Aim of the task - Pick out every line below that contains the word "with" and copy each one.

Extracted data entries
_ _ _

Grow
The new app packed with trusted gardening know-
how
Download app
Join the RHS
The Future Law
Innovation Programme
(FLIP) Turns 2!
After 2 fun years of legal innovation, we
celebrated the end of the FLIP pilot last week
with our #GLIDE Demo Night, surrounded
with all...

_ _ _

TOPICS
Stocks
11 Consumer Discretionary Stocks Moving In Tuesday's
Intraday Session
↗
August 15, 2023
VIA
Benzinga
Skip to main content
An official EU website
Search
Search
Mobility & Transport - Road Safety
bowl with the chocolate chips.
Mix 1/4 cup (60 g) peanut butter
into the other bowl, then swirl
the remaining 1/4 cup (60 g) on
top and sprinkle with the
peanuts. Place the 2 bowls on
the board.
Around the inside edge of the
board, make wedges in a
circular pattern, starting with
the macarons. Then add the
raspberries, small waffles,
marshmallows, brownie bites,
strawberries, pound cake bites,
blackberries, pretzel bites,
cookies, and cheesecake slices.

_ _ _

Result for this task -
The new app packed with trusted gardening know-
with our #GLIDE Demo Night, surrounded
with all...
bowl with the chocolate chips.
top and sprinkle with the
circular pattern, starting with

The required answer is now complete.